**AUFGABE**
Schreib die Zeilen vom Anfang bis einschließlich der Zeile mit „es durante un lapso de tres años." noch einmal ab und ersetze dabei „Vagas" durch „Oportunidades", ohne sonst etwas zu ändern. Die Bilder lässt du dabei weg.

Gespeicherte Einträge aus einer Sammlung
•••

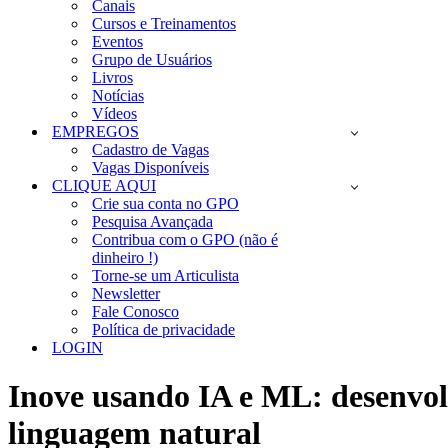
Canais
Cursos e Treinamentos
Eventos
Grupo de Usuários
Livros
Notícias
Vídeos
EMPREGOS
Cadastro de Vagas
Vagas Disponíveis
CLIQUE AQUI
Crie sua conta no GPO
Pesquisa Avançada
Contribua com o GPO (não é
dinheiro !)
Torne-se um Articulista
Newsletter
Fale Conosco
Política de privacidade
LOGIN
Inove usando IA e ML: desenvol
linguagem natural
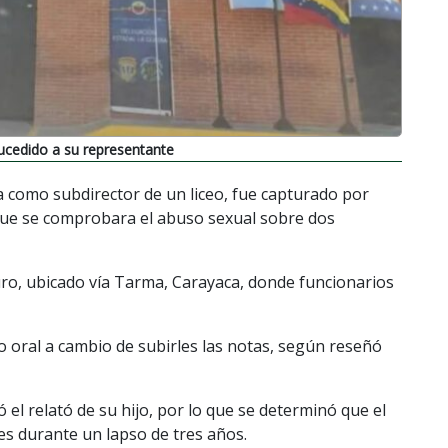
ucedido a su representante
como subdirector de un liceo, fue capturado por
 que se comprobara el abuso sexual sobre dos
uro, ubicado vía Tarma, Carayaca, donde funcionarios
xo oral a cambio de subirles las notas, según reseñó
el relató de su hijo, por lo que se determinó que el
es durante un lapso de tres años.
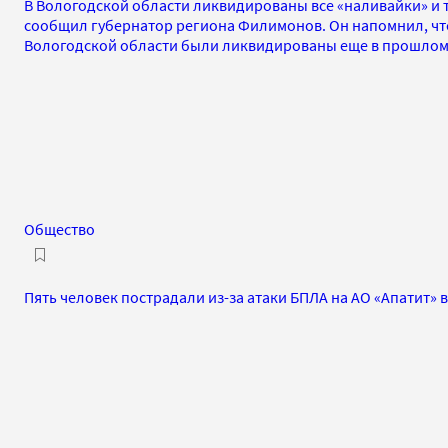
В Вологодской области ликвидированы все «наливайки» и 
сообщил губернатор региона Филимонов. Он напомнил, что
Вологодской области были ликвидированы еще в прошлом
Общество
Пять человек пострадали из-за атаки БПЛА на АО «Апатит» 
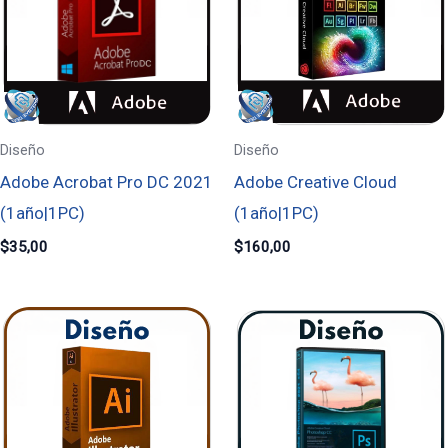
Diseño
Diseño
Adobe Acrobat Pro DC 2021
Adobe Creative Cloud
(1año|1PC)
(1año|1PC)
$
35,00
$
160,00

•••

**LÖSUNG**
Canais
Cursos e Treinamentos
Eventos
Grupo de Usuários
Livros
Notícias
Vídeos
EMPREGOS
Cadastro de Oportunidades
Oportunidades Disponíveis
CLIQUE AQUI
Crie sua conta no GPO
Pesquisa Avançada
Contribua com o GPO (não é
dinheiro !)
Torne-se um Articulista
Newsletter
Fale Conosco
Política de privacidade
LOGIN
Inove usando IA e ML: desenvol
linguagem natural
ucedido a su representante
como subdirector de un liceo, fue capturado por
 que se comprobara el abuso sexual sobre dos
uro, ubicado vía Tarma, Carayaca, donde funcionarios
xo oral a cambio de subirles las notas, según reseñó
el relató de su hijo, por lo que se determinó que el
es durante un lapso de tres años.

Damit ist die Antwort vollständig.